Armageddon shock model distributions
Source:vignettes/Armageddon-ESM-distribution.Rmd
Armageddon-ESM-distribution.RmdThe multivariate armageddon shock model family is a very simple example of a mixture of Marshall–Olkin distributions.
For a detailed mathematical treatment of this class, we refer to the references at the end of this document.
Definition and survival function
We say that a random vector has multivariate armageddon shock model distribution if there exist \(\lambda, \lambda^{G} \geq 0\) with \(\lambda + \lambda^{G} > 0\) such that for \(t_{[1]} \geq \cdots \geq t_{[d]}\)
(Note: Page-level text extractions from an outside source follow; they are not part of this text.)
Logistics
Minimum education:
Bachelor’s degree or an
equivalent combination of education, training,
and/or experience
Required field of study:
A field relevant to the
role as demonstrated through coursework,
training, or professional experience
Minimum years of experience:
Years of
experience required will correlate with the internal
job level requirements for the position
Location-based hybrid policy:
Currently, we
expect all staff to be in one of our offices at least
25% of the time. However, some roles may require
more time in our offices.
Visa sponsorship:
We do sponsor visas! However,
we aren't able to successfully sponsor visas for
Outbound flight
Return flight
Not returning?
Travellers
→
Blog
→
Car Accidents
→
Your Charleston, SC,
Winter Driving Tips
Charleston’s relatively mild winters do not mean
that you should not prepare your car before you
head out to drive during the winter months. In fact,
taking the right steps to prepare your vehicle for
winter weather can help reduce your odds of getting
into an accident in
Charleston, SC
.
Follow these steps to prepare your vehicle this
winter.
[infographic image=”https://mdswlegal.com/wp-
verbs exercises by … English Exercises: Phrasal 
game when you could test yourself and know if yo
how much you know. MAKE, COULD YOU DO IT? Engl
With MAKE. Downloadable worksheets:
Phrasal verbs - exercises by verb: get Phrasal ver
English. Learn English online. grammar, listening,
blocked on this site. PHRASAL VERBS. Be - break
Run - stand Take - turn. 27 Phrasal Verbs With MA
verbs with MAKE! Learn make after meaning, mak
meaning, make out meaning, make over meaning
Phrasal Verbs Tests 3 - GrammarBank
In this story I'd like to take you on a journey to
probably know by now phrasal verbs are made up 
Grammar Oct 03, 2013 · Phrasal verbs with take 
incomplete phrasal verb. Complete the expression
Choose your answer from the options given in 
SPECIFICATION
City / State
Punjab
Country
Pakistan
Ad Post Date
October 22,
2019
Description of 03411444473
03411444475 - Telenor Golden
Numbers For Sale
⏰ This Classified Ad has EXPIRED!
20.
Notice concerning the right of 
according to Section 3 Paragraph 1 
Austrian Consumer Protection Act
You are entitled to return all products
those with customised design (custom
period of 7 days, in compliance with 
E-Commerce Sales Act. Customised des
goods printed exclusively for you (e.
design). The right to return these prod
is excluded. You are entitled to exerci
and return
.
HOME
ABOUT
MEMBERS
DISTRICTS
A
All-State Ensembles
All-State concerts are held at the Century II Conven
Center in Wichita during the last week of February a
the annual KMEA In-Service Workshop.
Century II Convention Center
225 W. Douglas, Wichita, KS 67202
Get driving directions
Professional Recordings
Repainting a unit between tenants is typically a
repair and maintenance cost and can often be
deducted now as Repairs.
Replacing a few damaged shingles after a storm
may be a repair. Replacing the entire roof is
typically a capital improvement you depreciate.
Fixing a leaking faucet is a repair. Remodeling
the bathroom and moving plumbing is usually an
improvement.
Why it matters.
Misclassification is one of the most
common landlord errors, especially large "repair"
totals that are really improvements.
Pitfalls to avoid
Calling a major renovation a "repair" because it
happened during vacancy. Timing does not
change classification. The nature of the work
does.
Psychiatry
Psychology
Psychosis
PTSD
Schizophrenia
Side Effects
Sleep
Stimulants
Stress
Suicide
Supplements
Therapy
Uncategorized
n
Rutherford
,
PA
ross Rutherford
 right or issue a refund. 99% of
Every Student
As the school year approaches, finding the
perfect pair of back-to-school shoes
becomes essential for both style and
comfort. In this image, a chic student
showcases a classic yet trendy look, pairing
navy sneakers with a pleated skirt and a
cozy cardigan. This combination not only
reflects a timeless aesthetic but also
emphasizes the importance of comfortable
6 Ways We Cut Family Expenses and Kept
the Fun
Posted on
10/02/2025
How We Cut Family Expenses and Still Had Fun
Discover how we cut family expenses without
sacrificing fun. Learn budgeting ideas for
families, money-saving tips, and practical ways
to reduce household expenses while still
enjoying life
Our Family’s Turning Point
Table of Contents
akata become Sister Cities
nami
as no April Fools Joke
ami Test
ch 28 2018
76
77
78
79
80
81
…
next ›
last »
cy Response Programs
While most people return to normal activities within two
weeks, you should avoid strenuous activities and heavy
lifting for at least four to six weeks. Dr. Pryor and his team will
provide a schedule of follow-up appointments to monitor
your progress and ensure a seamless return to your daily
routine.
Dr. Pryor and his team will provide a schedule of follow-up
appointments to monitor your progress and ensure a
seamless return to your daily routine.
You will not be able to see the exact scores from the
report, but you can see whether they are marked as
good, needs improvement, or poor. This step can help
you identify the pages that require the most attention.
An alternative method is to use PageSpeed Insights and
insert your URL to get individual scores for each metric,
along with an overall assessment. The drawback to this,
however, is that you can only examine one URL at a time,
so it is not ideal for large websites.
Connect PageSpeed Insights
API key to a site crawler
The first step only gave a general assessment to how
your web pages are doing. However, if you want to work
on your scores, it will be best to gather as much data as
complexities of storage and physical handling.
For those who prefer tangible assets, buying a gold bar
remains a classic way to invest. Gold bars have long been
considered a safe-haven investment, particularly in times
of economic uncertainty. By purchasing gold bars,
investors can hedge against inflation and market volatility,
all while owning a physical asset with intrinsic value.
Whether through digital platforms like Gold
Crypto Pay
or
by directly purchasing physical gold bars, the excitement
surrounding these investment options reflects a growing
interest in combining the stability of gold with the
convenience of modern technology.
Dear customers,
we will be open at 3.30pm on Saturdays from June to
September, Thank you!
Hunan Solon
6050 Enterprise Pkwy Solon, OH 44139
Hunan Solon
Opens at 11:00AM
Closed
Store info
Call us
\[ \bar{F}{( \boldsymbol{t} )} = \exp{\left \{ -{[ \lambda + \lambda^{G} ]} t_{[1]} -\lambda \sum_{i = 2}^{d}{ t_{[i]} } \right \}}, \quad \boldsymbol{t} \geq 0 . \]
This random vector has an exchangeable Marshall–Olkin distribution with parameters
\[ \lambda_{I} = \begin{cases} \lambda & {\lvert I \rvert} = 1 , \\ \lambda^{G} & {\lvert I \rvert} = d , \\ 0 & \text{else} . \end{cases} \]
Stochastic model
The random vector can be generated by a classical exogenous shock model, by the Arnold model and its exchangeable version, by a Lévy frailty model with a killed subordinator with drift, and by a mixture of Marshall–Olkin distributions. In the latter case, one combines a vector of independent exponential distributed random variables with rate \(\lambda\) with a comonotone vector with exponential distributed random variables with rate \(\lambda^{G}\) via component-wise minima.